Bielsko-Biala is composed of two former cities on opposite banks of the river Biala, which forms the historic border between the two principalities Cieszyn and Oswiecim. The city is located between two mountain ranges: the small Beskids and the Silesian Beskids. Bielsko was historically first mentioned in 1312, when the Sovereign of Oswiecim donated a forest to local residents. Biala was developed later, in the second half of the 16th Century. The Silesian Bielsko and Lesser Poland's Biała, amalgamated in 1951.
After the war a group of people interested in Rudolf Steiner's writings came together as a result of the contact of two local brothers to the Anthroposophical Community Krakow. Once a week the group discussed Steiner's ideas on education, medicine, social life, art and agriculture. On a trip to Finland in 1988, the opportunity arose to visit a kindergarten and a Waldorf school. This lead to the idea of founding a kindergarten in Bielsko-Biala. In 1989 the kindergarten moved into an old mansion. In 1992 a school foundation was established turning the kindergarten into an official Waldorf kindergarten. When this step was accomplished the initiative began working towards establishing a Waldorf school.
In July 1995 the school was officially registered and began two months later with its first school year. Main lessons were given in English, Mathematics and geometry. Other subjects included sports, music, handicraft, religion, eurythmy as well as English and German as foreign languages. In 1996, Bielsko-Biala Waldorf School applied for official recognition as an experimental school for Waldorf education.
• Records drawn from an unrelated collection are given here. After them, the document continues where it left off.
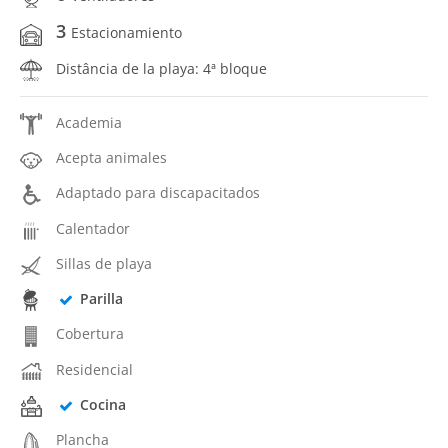
3
Estacionamiento
Distância de la playa: 4ª bloque
Academia
Acepta animales
Adaptado para discapacitados
Calentador
Sillas de playa
Parilla
Cobertura
Residencial
Cocina
Plancha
The former Minister of Education, Ms. Grabowska, thereupon granted the school an official permit. Part of the agreement was that the school would document its work and connect state requirements with Waldorf education. The city of Bielsko-Biala provided a school building.
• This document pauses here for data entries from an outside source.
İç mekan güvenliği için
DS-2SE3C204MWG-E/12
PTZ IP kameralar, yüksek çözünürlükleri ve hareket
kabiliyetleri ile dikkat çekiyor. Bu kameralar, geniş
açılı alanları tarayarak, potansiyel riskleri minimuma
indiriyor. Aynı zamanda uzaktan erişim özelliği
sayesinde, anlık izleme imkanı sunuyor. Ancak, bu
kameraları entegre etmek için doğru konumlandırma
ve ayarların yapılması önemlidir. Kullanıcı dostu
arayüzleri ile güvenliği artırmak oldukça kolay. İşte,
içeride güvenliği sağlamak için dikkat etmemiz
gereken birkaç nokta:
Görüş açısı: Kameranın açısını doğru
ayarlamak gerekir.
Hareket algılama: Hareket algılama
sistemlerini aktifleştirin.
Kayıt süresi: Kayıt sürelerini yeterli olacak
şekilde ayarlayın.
When that building was fully renovated the fourth school year began with 54 students in four classes. Another milestone was the 2000/2001 school year, because then the first class graduated after six years of school. In the following year, new state requirements had to be implemented as a result of an education reform. Since then, the school is obliged to conduct regular competency tests. The students of the Bielsko-Biala Waldorf School pass this test usually above average.
Since 2004, the Bielsko-Biala Waldorf School includes a high school. Implementing state requirements on one side and a Waldorf curriculum on the other side remains a challenge. Fortunately the school receives helpful advice from foreign Waldorf schools. The competency tests are being done very well, but require a lot of work and time. Another issue is the financing of the school and the salaries. The parents struggle to pay the school fees that are substantial compared to the free public schools.